Seriously, even Olaf makes me cringe right now. Just... no more winter please!!!
Yet, here I am bringing up the less than desired shadows of winter on this blog in talking about snowballs and avalanches. Although neither really does relate to the winter season itself and actually has to do with two competing methods of how one should go about paying off debt.
And I found myself in a bit of a quandary as far as it relates to my debt and paying it back.
So last month, as I've related a few times, I did a credit swap between my Mastercard on a promotional 0.99% AIR and my ~5% interest rated student loans. But since I didn't actually manage to wipe out my student loans with the credit swap, while I more or less decreased the overall interest I would pay on my debt, it also meant that I went from servicing one creditor to two again.
What also doesn't help matters is that my promotional AIR one the Mastercard is actually a ticking time bomb, set to go off on April 2016, meaning that if I fail to pay off the full balance by then... I don't know for sure actually.
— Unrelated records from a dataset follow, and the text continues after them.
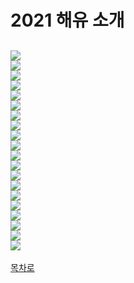 2021 해유 소개
====================================    
![](https://github.com/haedal-with-knu/HAE-U/blob/master/2021_HU/%EC%9C%A0%EB%8B%88%ED%8B%B0%ED%8A%B8%EB%9E%99OT%EB%B0%95%EC%9D%B8%EC%88%98/%EC%8A%AC%EB%9D%BC%EC%9D%B4%EB%93%9C1.PNG)  
![](https://github.com/haedal-with-knu/HAE-U/blob/master/2021_HU/%EC%9C%A0%EB%8B%88%ED%8B%B0%ED%8A%B8%EB%9E%99OT%EB%B0%95%EC%9D%B8%EC%88%98/%EC%8A%AC%EB%9D%BC%EC%9D%B4%EB%93%9C2.PNG)    
![](https://github.com/haedal-with-knu/HAE-U/blob/master/2021_HU/%EC%9C%A0%EB%8B%88%ED%8B%B0%ED%8A%B8%EB%9E%99OT%EB%B0%95%EC%9D%B8%EC%88%98/%EC%8A%AC%EB%9D%BC%EC%9D%B4%EB%93%9C3.PNG)  
![](https://github.com/haedal-with-knu/HAE-U/blob/master/2021_HU/%EC%9C%A0%EB%8B%88%ED%8B%B0%ED%8A%B8%EB%9E%99OT%EB%B0%95%EC%9D%B8%EC%88%98/%EC%8A%AC%EB%9D%BC%EC%9D%B4%EB%93%9C4.PNG)  
![](https://github.com/haedal-with-knu/HAE-U/blob/master/2021_HU/%EC%9C%A0%EB%8B%88%ED%8B%B0%ED%8A%B8%EB%9E%99OT%EB%B0%95%EC%9D%B8%EC%88%98/%EC%8A%AC%EB%9D%BC%EC%9D%B4%EB%93%9C5.PNG)  
![](https://github.com/haedal-with-knu/HAE-U/blob/master/2021_HU/%EC%9C%A0%EB%8B%88%ED%8B%B0%ED%8A%B8%EB%9E%99OT%EB%B0%95%EC%9D%B8%EC%88%98/%EC%8A%AC%EB%9D%BC%EC%9D%B4%EB%93%9C6.PNG)  
![](https://github.com/haedal-with-knu/HAE-U/blob/master/2021_HU/%EC%9C%A0%EB%8B%88%ED%8B%B0%ED%8A%B8%EB%9E%99OT%EB%B0%95%EC%9D%B8%EC%88%98/%EC%8A%AC%EB%9D%BC%EC%9D%B4%EB%93%9C7.PNG)  
![](https://github.com/haedal-with-knu/HAE-U/blob/master/2021_HU/%EC%9C%A0%EB%8B%88%ED%8B%B0%ED%8A%B8%EB%9E%99OT%EB%B0%95%EC%9D%B8%EC%88%98/%EC%8A%AC%EB%9D%BC%EC%9D%B4%EB%93%9C8.PNG)  
![](https://github.com/haedal-with-knu/HAE-U/blob/master/2021_HU/%EC%9C%A0%EB%8B%88%ED%8B%B0%ED%8A%B8%EB%9E%99OT%EB%B0%95%EC%9D%B8%EC%88%98/%EC%8A%AC%EB%9D%BC%EC%9D%B4%EB%93%9C9.PNG)  
![](https://github.com/haedal-with-knu/HAE-U/blob/master/2021_HU/%EC%9C%A0%EB%8B%88%ED%8B%B0%ED%8A%B8%EB%9E%99OT%EB%B0%95%EC%9D%B8%EC%88%98/%EC%8A%AC%EB%9D%BC%EC%9D%B4%EB%93%9C10.PNG)  
![](https://github.com/haedal-with-knu/HAE-U/blob/master/2021_HU/%EC%9C%A0%EB%8B%88%ED%8B%B0%ED%8A%B8%EB%9E%99OT%EB%B0%95%EC%9D%B8%EC%88%98/%EC%8A%AC%EB%9D%BC%EC%9D%B4%EB%93%9C11.PNG)  
![](https://github.com/haedal-with-knu/HAE-U/blob/master/2021_HU/%EC%9C%A0%EB%8B%88%ED%8B%B0%ED%8A%B8%EB%9E%99OT%EB%B0%95%EC%9D%B8%EC%88%98/%EC%8A%AC%EB%9D%BC%EC%9D%B4%EB%93%9C12.PNG)  
![](https://github.com/haedal-with-knu/HAE-U/blob/master/2021_HU/%EC%9C%A0%EB%8B%88%ED%8B%B0%ED%8A%B8%EB%9E%99OT%EB%B0%95%EC%9D%B8%EC%88%98/%EC%8A%AC%EB%9D%BC%EC%9D%B4%EB%93%9C13.PNG)  
![](https://github.com/haedal-with-knu/HAE-U/blob/master/2021_HU/%EC%9C%A0%EB%8B%88%ED%8B%B0%ED%8A%B8%EB%9E%99OT%EB%B0%95%EC%9D%B8%EC%88%98/%EC%8A%AC%EB%9D%BC%EC%9D%B4%EB%93%9C14.PNG)  
![](https://github.com/haedal-with-knu/HAE-U/blob/master/2021_HU/%EC%9C%A0%EB%8B%88%ED%8B%B0%ED%8A%B8%EB%9E%99OT%EB%B0%95%EC%9D%B8%EC%88%98/%EC%8A%AC%EB%9D%BC%EC%9D%B4%EB%93%9C15.PNG)  
![](https://github.com/haedal-with-knu/HAE-U/blob/master/2021_HU/%EC%9C%A0%EB%8B%88%ED%8B%B0%ED%8A%B8%EB%9E%99OT%EB%B0%95%EC%9D%B8%EC%88%98/%EC%8A%AC%EB%9D%BC%EC%9D%B4%EB%93%9C16.PNG)  
![](https://github.com/haedal-with-knu/HAE-U/blob/master/2021_HU/%EC%9C%A0%EB%8B%88%ED%8B%B0%ED%8A%B8%EB%9E%99OT%EB%B0%95%EC%9D%B8%EC%88%98/%EC%8A%AC%EB%9D%BC%EC%9D%B4%EB%93%9C17.PNG)  
![](https://github.com/haedal-with-knu/HAE-U/blob/master/2021_HU/%EC%9C%A0%EB%8B%88%ED%8B%B0%ED%8A%B8%EB%9E%99OT%EB%B0%95%EC%9D%B8%EC%88%98/%EC%8A%AC%EB%9D%BC%EC%9D%B4%EB%93%9C18.PNG)  
![](https://github.com/haedal-with-knu/HAE-U/blob/master/2021_HU/%EC%9C%A0%EB%8B%88%ED%8B%B0%ED%8A%B8%EB%9E%99OT%EB%B0%95%EC%9D%B8%EC%88%98/%EC%8A%AC%EB%9D%BC%EC%9D%B4%EB%93%9C19.PNG)  
![](https://github.com/haedal-with-knu/HAE-U/blob/master/2021_HU/%EC%9C%A0%EB%8B%88%ED%8B%B0%ED%8A%B8%EB%9E%99OT%EB%B0%95%EC%9D%B8%EC%88%98/%EC%8A%AC%EB%9D%BC%EC%9D%B4%EB%93%9C20.PNG)  
----------------------    
[목차로](https://github.com/haedal-with-knu/HAE-U)  
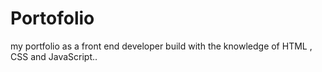 # Portofolio
my portfolio as a front end developer build with the knowledge of HTML , CSS and JavaScript..
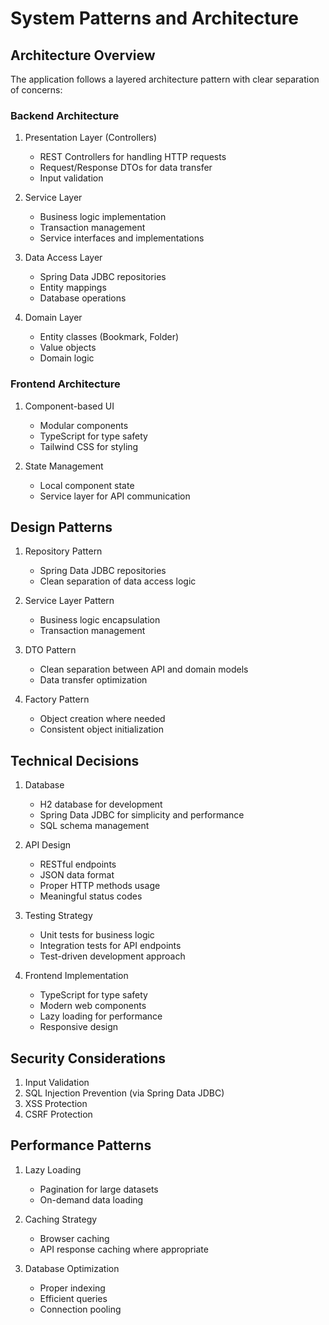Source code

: # System Patterns and Architecture

## Architecture Overview
The application follows a layered architecture pattern with clear separation of concerns:

### Backend Architecture
1. Presentation Layer (Controllers)
   - REST Controllers for handling HTTP requests
   - Request/Response DTOs for data transfer
   - Input validation

2. Service Layer
   - Business logic implementation
   - Transaction management
   - Service interfaces and implementations

3. Data Access Layer
   - Spring Data JDBC repositories
   - Entity mappings
   - Database operations

4. Domain Layer
   - Entity classes (Bookmark, Folder)
   - Value objects
   - Domain logic

### Frontend Architecture
1. Component-based UI
   - Modular components
   - TypeScript for type safety
   - Tailwind CSS for styling

2. State Management
   - Local component state
   - Service layer for API communication

## Design Patterns
1. Repository Pattern
   - Spring Data JDBC repositories
   - Clean separation of data access logic

2. Service Layer Pattern
   - Business logic encapsulation
   - Transaction management

3. DTO Pattern
   - Clean separation between API and domain models
   - Data transfer optimization

4. Factory Pattern
   - Object creation where needed
   - Consistent object initialization

## Technical Decisions
1. Database
   - H2 database for development
   - Spring Data JDBC for simplicity and performance
   - SQL schema management

2. API Design
   - RESTful endpoints
   - JSON data format
   - Proper HTTP methods usage
   - Meaningful status codes

3. Testing Strategy
   - Unit tests for business logic
   - Integration tests for API endpoints
   - Test-driven development approach

4. Frontend Implementation
   - TypeScript for type safety
   - Modern web components
   - Lazy loading for performance
   - Responsive design

## Security Considerations
1. Input Validation
2. SQL Injection Prevention (via Spring Data JDBC)
3. XSS Protection
4. CSRF Protection

## Performance Patterns
1. Lazy Loading
   - Pagination for large datasets
   - On-demand data loading

2. Caching Strategy
   - Browser caching
   - API response caching where appropriate

3. Database Optimization
   - Proper indexing
   - Efficient queries
   - Connection pooling
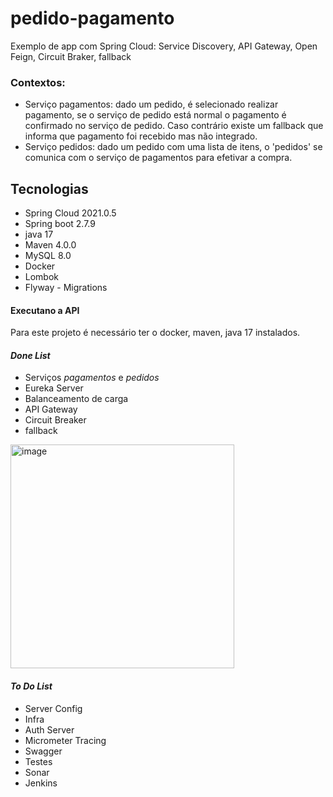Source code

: # pedido-pagamento
Exemplo de app com Spring Cloud: Service Discovery, API Gateway, Open Feign, Circuit Braker, fallback

### Contextos:
- Serviço pagamentos: dado um pedido, é selecionado realizar pagamento, se o serviço de pedido está normal o pagamento é confirmado no serviço de pedido. Caso contrário existe um fallback que informa que pagamento foi recebido mas não integrado.
- Serviço pedidos: dado um pedido com uma lista de itens, o 'pedidos' se comunica com o serviço de pagamentos para efetivar a compra.

## Tecnologias
- Spring Cloud 2021.0.5
- Spring boot 2.7.9
- java 17
- Maven 4.0.0
- MySQL 8.0
- Docker
- Lombok
- Flyway - Migrations

#### Executano a API
Para este projeto é necessário ter o docker, maven, java 17 instalados.



#### *Done List*
- Serviços *pagamentos* e *pedidos*
- Eureka Server
- Balanceamento de carga
- API Gateway
- Circuit Breaker
- fallback
<img width="358" alt="image" src="https://user-images.githubusercontent.com/42658870/223105030-146d4c1e-2a81-4226-8bad-036124f80146.png">

#### *To Do List*
- Server Config
- Infra
- Auth Server
- Micrometer Tracing
- Swagger
- Testes
- Sonar
- Jenkins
Worst case scenario is I get smacked with my regular 18.99% interest rate on the full balance of the transfer and not just what`s left of it. Either way I have about zero intentions of finding out what happens then.
So what's the problem? Pay off the Mastercard and let that be the end of that. In fact, the snowball method dictates that that's exactly what I'm supposed to do. Wipe out my smallest debt first, celebrate and gloat in my brilliance and success, then tackle the next.
That's what I did back when I started aggressively paying down my debt and that was the plan originally when I had cooked up this crackpot scheme. Minimize down on the student loan payments in order to just toss as much money as I can at the Mastercard in order to make it go away quickly and forget the charges ever existed. Oh and to celebrate when it was gone.
Except... the math doesn't entirely work here.
I've never had a problem picking between snowballing and avalanching when I had more than one debtor simply because my credit card was always the one with the highest interest on it and the least owed to it. So there was never any complications or discussions on which I'm doing. Both resulted in me doing to same thing.
But now my credit card may have become my smallest debt once more, but this time it currently has the lowest interest rate between it and my student loans. Suddenly my process differs, because according to the avalanche method, I should be minimizing out on my credit card and popping every extra dollar to my student loans.
To do otherwise is to pay more in interest than I should on my massive student loan debt in the meanwhile. Even $200 there would make a difference to the interest that accrues daily.
However, I don't think the avalanche method takes into consideration that this 0.99% interest rate has an expiry date and therefore cannot be overlooked as something I can just throw the minimum at while chasing my student loan interest rates down. I risk getting tossed the full sum when April 2016 rolls around, especially if I have no means of throwing down the full amount at the very end. And let's be frank, if I had that amount sitting in my bank account waiting to be deposited, then I'm an idiot because it would have been better to have just tossed it on sooner and not paid the interest in the meantime.
I had about 15 months as of this past February to come up with the $3,000 I needed to pay off the loan on my credit card. If we ignore the interest that would accrue in that time, that means I need to pay down $200 a month in order to pay off that loan on time, a sum that currently I accrue via found money whether it is done through freelancing or by being extra frugal for a month.
That is to say, my credit card payments are not budgeted and generally difficult to plan for. And this makes me a little anxious when it comes to paying just $200 a month on that card because honestly, I can't tell you for certain that I will have that money next month.
However with that said, after this week, I'll have paid off about $525 dollars to my credit card. I'm almost a full month ahead of schedule on that card and it's barely been a month since I made the swap and with money yet to come from these additional ventures.
But still, the uncertainty irks me.
So I decided if one or the other isn't a viable solution for my future planning, I'll just have to do both.
Every month, I need to pay down at least $200 to my credit card, no if, ands or buts. That's my "minimum" monthly payment needed to pay off that loan in the time needed before the regular and exorbitant interest kicks in again.
After that, the extra sums that go above and beyond will end up being split between both creditors. One to service the avalanche method in order to pay the creditor with the highest interest rate and therefore save money long term on it for me, the other to service the snowball by not just accelerating payments on my smallest debt, but also to act as a safety net during months when I may not be able to pay down $200.
Some may say I'm still doing it wrong, and that's fine. But for me, it seemed like the most logical path to take in order to ease my mind on both fronts.